Donors Choose allows teachers to submit (modest) classroom project proposals, and then prospective donors can browse the proposals and pick one that piques their interest. Donations do go to that particular project, and you can constantly monitor the status of a particular project and watch as others donate in turn.

Obviously, there's a lot of detail that I've omitted, and I don't need to plug them further since they do a fine job on their own site. But I will note three things:

  1. A program like this seems like it would be very hard to manage without effective use of the Internet. And they've done that, which distinguishes them from organizations with more traditional fundraising programs.
  2. There's a great deal of transparency - from project location and scope statement, through a donations listing with (optional) comments from donors, a complete cost breakdown and a project history (available as publicly accessible PDFs).
  3. People who tip a project over to being fully funded, plus those who donate a certain minimum, are sent a thank-you package from the classroom they have benefited, thus closing the circle.

Getting specific

So last fall, I browsed the site for projects, and naturally gravitated towards the science education section. Eventually I chose a project out of a middle school science classroom in Washington State. The teacher wanted to purchase materials for demonstrating the electromagnetic spectrum, and doing simple spectroscopy of element samples. Her purpose was to show how every element has a unique "fingerprint", and not only that, but show how we clever humans have figured out how to use those "fingerprints" to discover things about the stars, and in fact the whole universe of things that are so far away, we could never hope to touch in a lifetime.

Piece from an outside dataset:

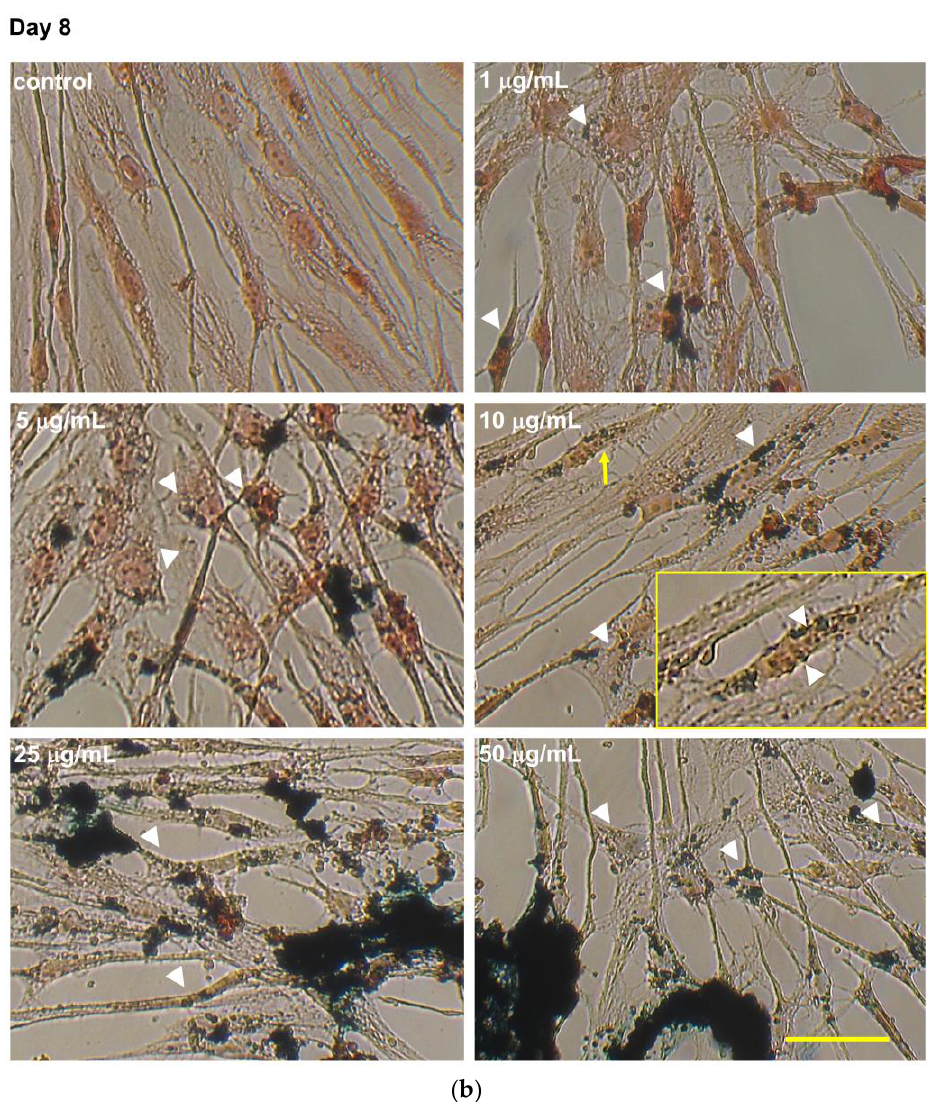
Figure 4. Intracellular evaluation of Fe 3 O 4 NPs by Perls’ Prussian blue staining in hNLCs cultured with Fe 3 O 4 NPs. Representative micrographs, by light microscopy, of hNLCs after 3 days ( a ) and 8 days ( b ) in neurogenic medium with increasing concentrations of Fe 3 O 4 NPs (1–50 µ g / mL). Prussian blue staining showed fine intracellular blue spots of Fe 3 O 4 NPs around the nucleus already at the lowest concentration tested (1 µ g / mL). The intracellular iron accumulation increased with increasing concentration and the aggregations / agglomerations of Fe 3 O 4 NPs were also visible extracellularly. White heads indicate intracellular nanoparticles and yellow arrows indicate the magnifications (2X) of the areas of the insert selection. Scale bar: 100 µ m.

If you think about it, spectroscopy is one of the most fundamentally important experimental techniques that we use to discover things about the world, and it's used all over the place. That's what attracted me to this project; explaining these concepts to 12 year olds, in an appropriate way, lays the foundation for them to later understand how much of human scientific knowledge got to the point where it is. Indeed, against the background of the recent launch of the Kepler mission, it is too much to imagine that the middle school student of today could eventually become the lead author on a paper announcing the discovery of free oxygen in the atmosphere of an exoplanet in the habitable zone of a nearby red dwarf?

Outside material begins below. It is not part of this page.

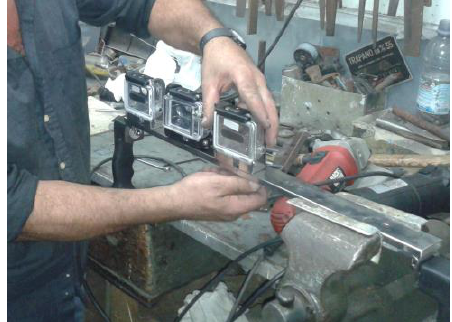
Figure 3. Phase of assembly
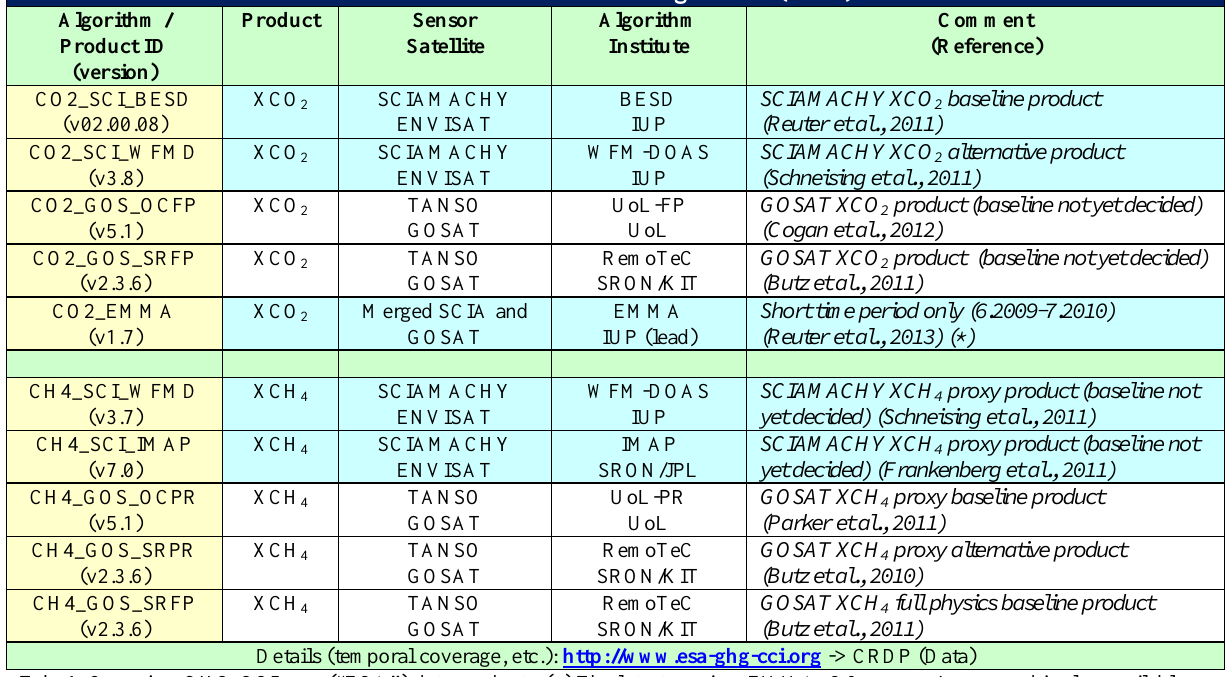
Tab. 1: Overview GHG-CCI core (“ECA”) data products. (*) The latest version, EMMAv2.0, covers 4 years and is also available on the GHG-CCI website.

Personally, that's an investment that I'm willing to put a lot into.

At the end of October, the teacher "Mrs. B" [I've withheld her full name] posted this:

Thank you very much for your generous donation! My students are very anxious to begin their analysis of stars. The spectral analysis kit and spectrum tubes will truly bring this study to life. I have several astronomers that have offered to come into the classroom during this time---so the connection to the science workforce will be even stronger! I know that my students need to be prepared for 21st century science and your support is helping to make that happen. It is rare that middle school students get to work with materials like this, so again, thank you very much for making this possible.

Well, today I got a package in the mail, full of construction paper, that included this (and several more):


-- from Chris

Mrs. B's classroom is in Key Peninsula Middle School, Lakebay, WA just west of Tacoma. One student wrote:

"I had no clue that light makes sound. Hearing it was pretty cool."

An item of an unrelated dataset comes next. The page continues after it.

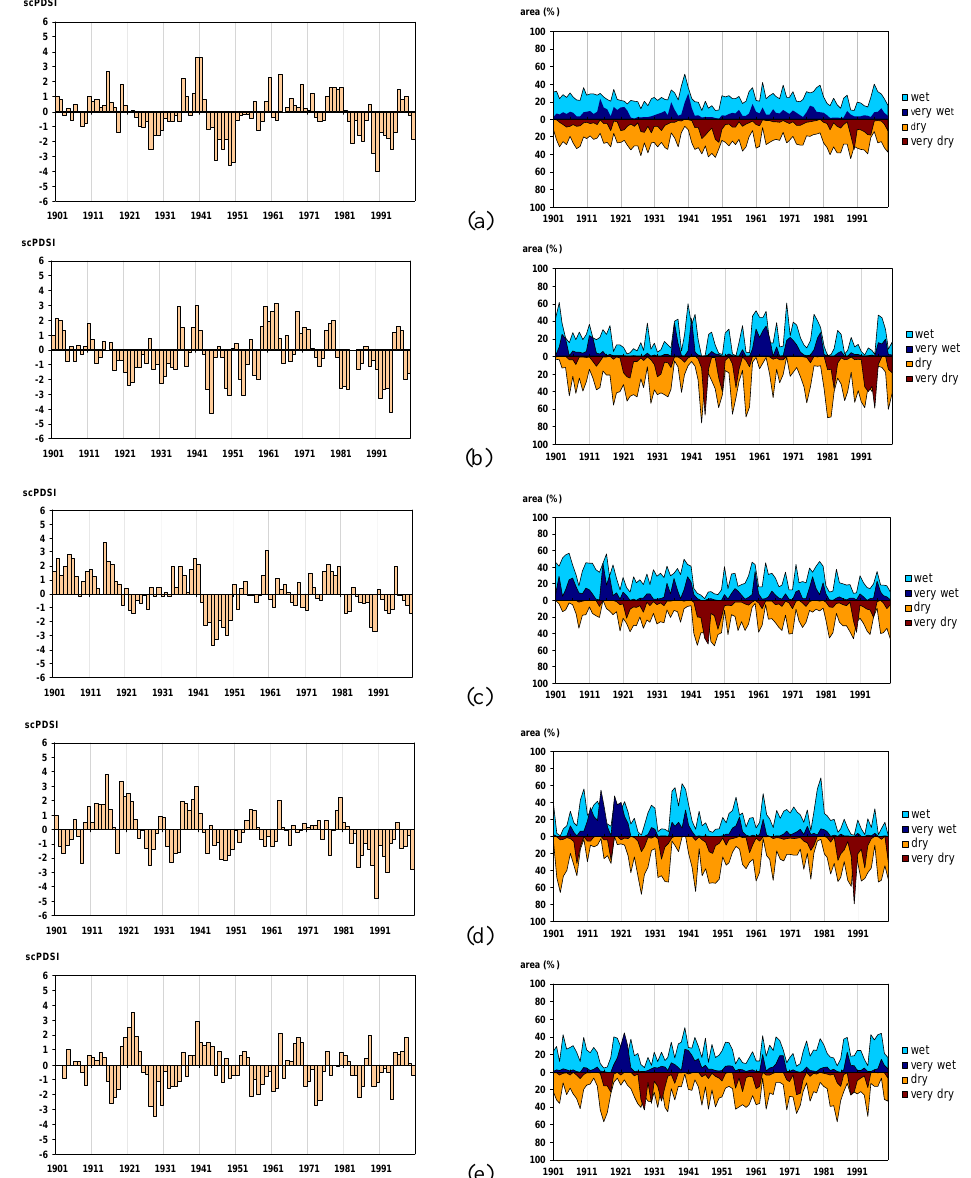
Fig. 5. Inter-annual variability of scPDSI (left) and corresponding percentages of area under wet (blue) and dry (orange) conditions (right) for the considered sub-domains: (a) the entire Mediterranean; (b) Iberia; (c) Italian Peninsula; (d) Balkans; (e)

Now if that doesn't make you want to get up and send off a few bucks, I don't know what will. It's an excellent way to fundraise - let people know they're appreciated. I see it as a win-win situation.

And sure, my practical side knows that maybe only one or two students out of thirty will remember this assignment at the end of the year (although hoping for better.) But, you can't be surprised at a barren landscape if you don't bother to plant a seed every once in a while.

The thank-you notes are addressed anonymously because I chose not to give my name or address to the recipients, although I obviously did to the charity. And they've been quite good - I haven't gotten any junk mail, and no persistent solicitations from them.